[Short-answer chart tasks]
=== Begin Enclosure ===

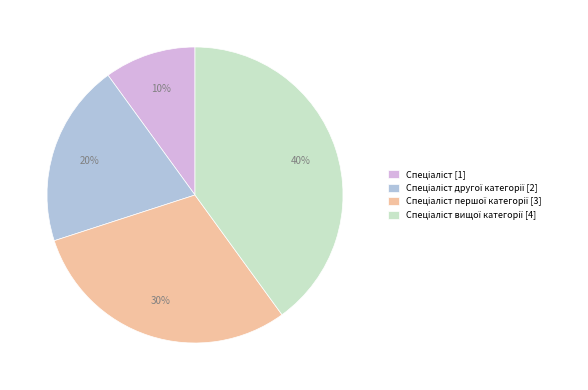

To the nearest percent, what is the difference between the largest and smallest slice percentages?

30%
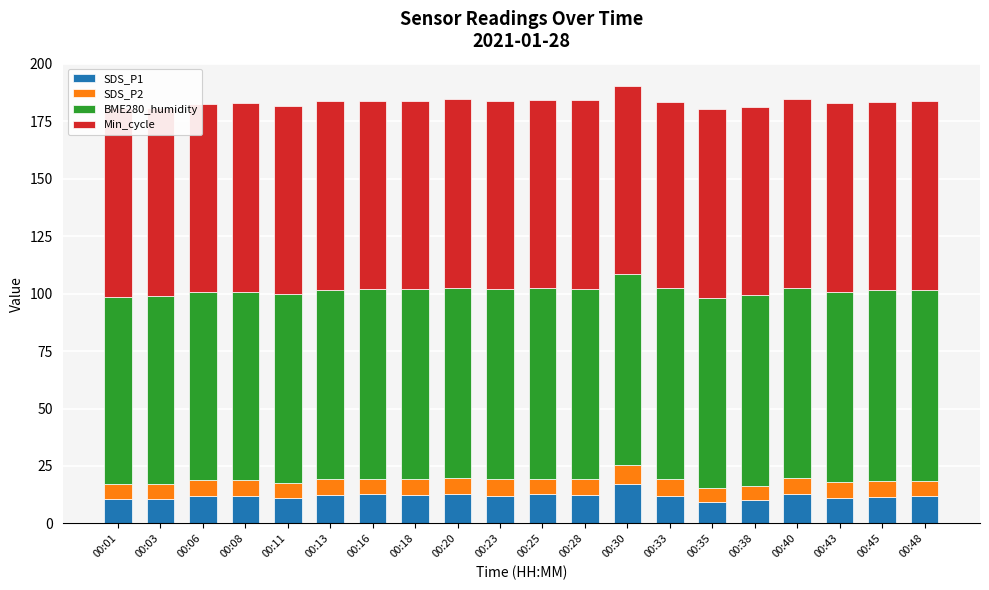

At which label is SDS_P1 closest to 13?

00:40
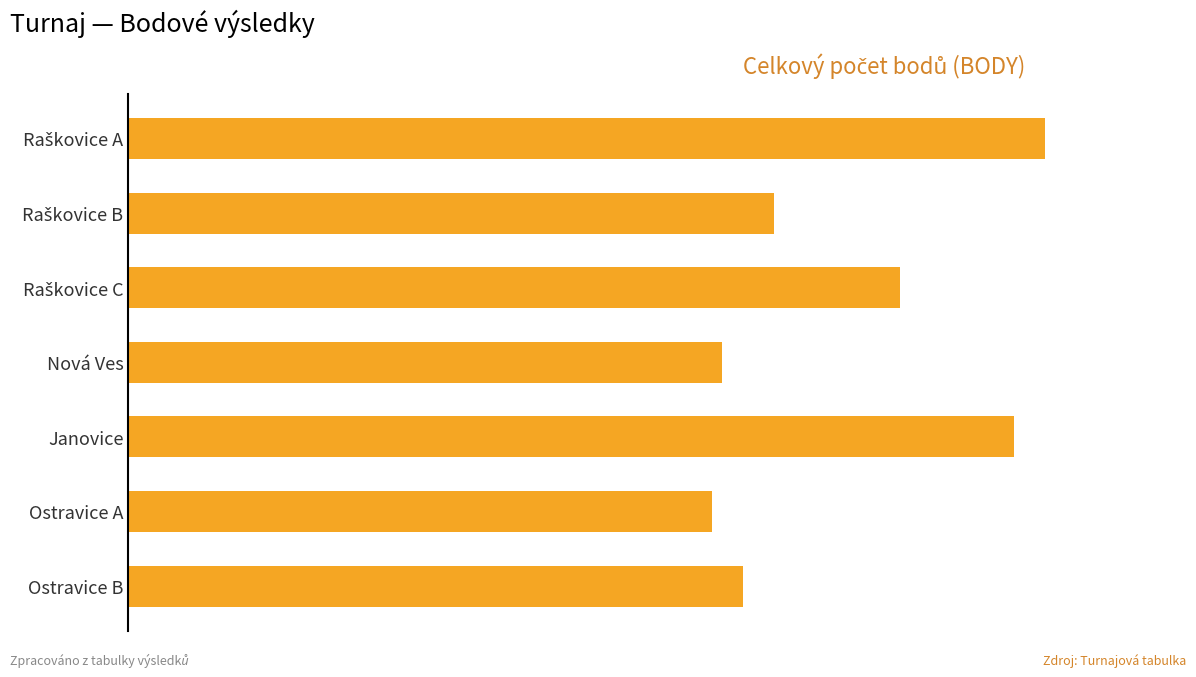

How many bars are there in total?

7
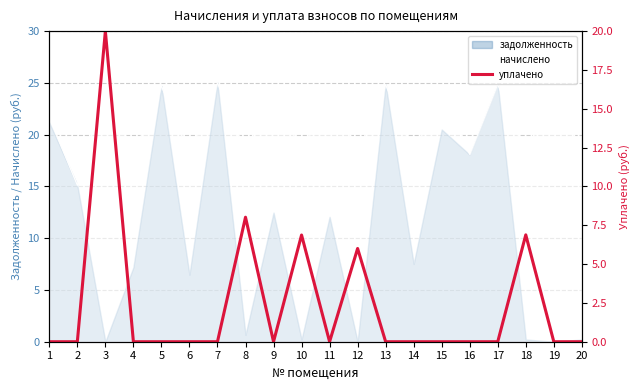

How many values are above zero?

5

=== End Enclosure ===

### THE PROBLEM
Switch "bars" to "columns" throughout the data above and write it all out again with nothing else changed. Leave the pictures out.

### SOLUTION
To the nearest percent, what is the difference between the largest and smallest slice percentages?

30%

At which label is SDS_P1 closest to 13?

00:40

How many columns are there in total?

7

How many values are above zero?

5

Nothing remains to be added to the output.